The projects deal with the application of homotopy methods to solving nonlinear equations describing transistors circuits and other nonlinear systems. Homotopy methods can be used when traditional methods for solving systems of nonlinear equations fail, are difficult to converge, and cannot find all the solutions. These methods are becoming a viable alternative to the existing options in circuit simulators where they can be used to resolve convergence difficulties in ``problem situations.''

The students are developing software implementations of new numerical algorithms for simulating analog electronic circuits such as flip-flops, Schmitt triggers, and oscillators. We are applying new numerical methods (called homotopies), which have been successfully used to solve nonlinear equations describing transistors circuits and other nonlinear systems. These algorithms can be used with the SPICE circuit simulator, or be implemented as stand alone packages with MATLAB.

Fall'97 URO: Willy Horia worsk on developing a MATLAB Toolbox for solving nonlinear equations using homotopies.

Summer'97 CRA Distributed Mentor Project: Andria Dyess from the University of Alabama is working on MATLAB functions for solving transistor circuit equations.
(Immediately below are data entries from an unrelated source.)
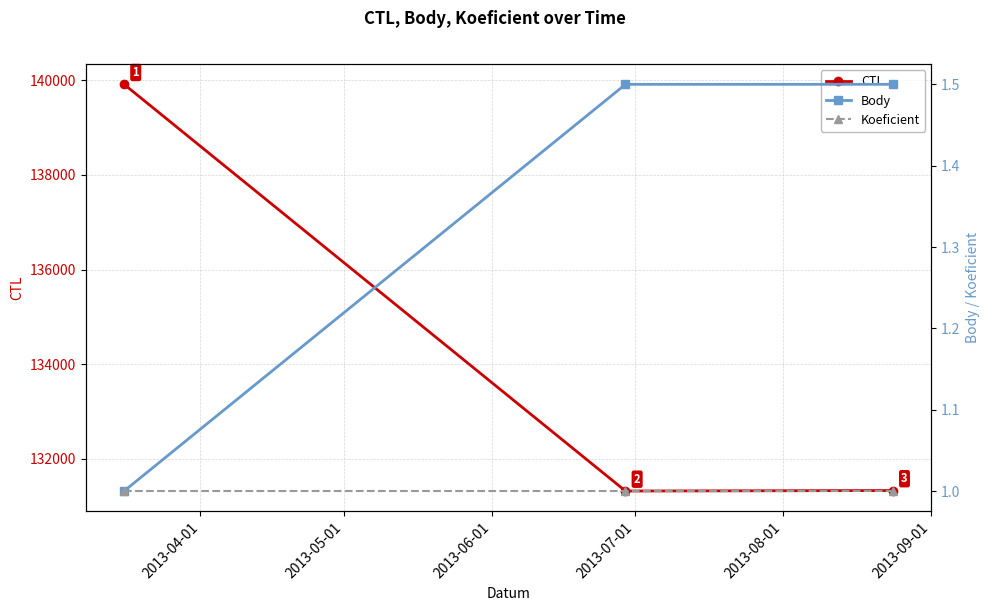

What is the value of the CTL point at the 3rd from the left?

131330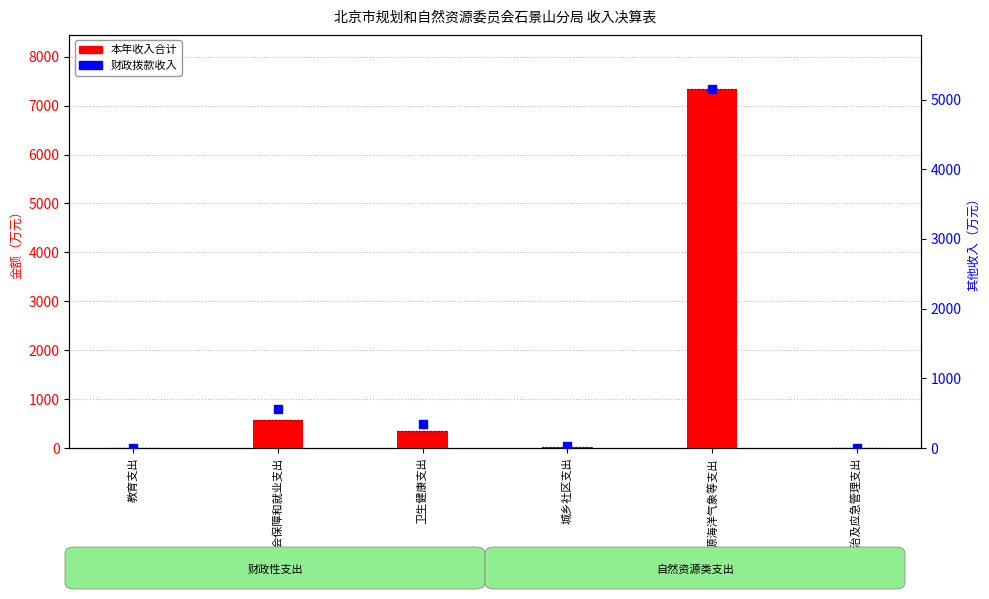

What are all the series names shown in the legend?

本年收入合计, 财政拨款收入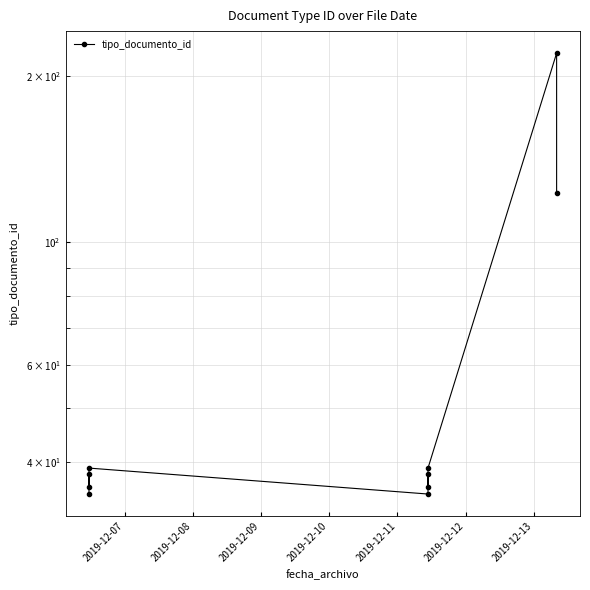

Does the chart display data point markers on the line(s)?

Yes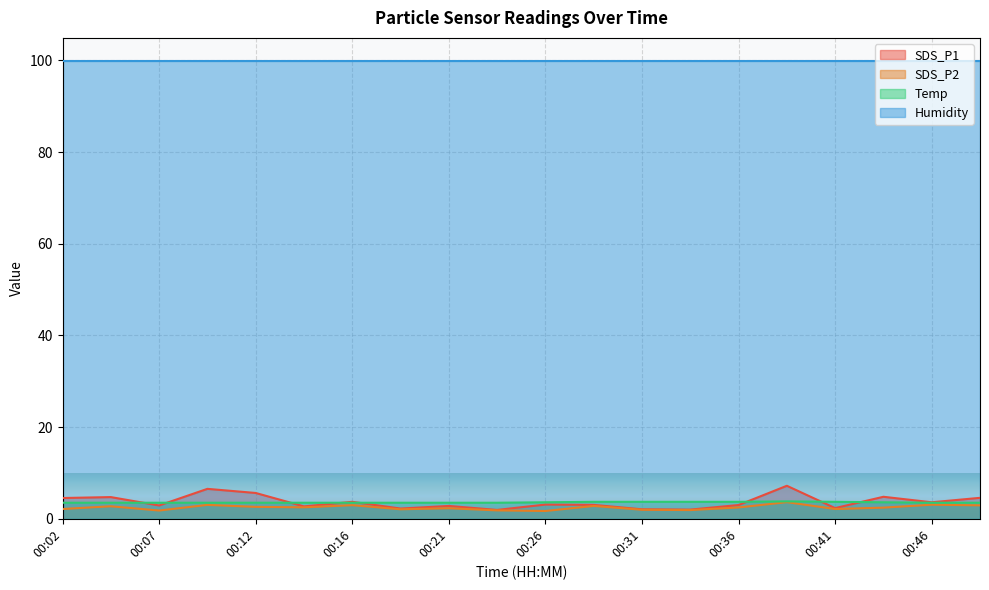

At which label is SDS_P1 closest to 4?

00:16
Project report.

Summer'97: Ashish Agarwal is solving polynomial equations that describe chemical reactions by using homotopy methods.

Spring'97 URO: William Horia is using MATLAB to solve circuit equations using homotopy routines.

Fall'96 URO: Edward Chan developed a parser that can read SPICE input and create nodal and modified nodal equations suitable for MATLAB.

Recently, there has been growing interest in the area of signal-adaptive systems system, such as quadrature-mirror filter banks. Adaptivity is obtained by designing filter banks that match the statistics of the input signal, by maximizing the coding gain of the system. Methods used in the literature for numerical solution of such problems include quasi-Newton methods, the ring algorithm (a coordinate-descent scheme), and multi-start algorithms.

We investigated the use of new algorithms, known as continuation (homotopy) methods in the design of such filter banks. These methods have been increasingly used for solving a variety of nonlinear problems in fluid dynamics, structural mechanics, systems identification, and circuit theory. They are popular in mathematical programming and are globally convergent provided certain conditions are satisfied by the system's equations. Moreover, they yield all the solutions to the nonlinear system.

Fall'96: Almudena Ordonez used homotopies and MATLAB to find coefficients of digital filter banks.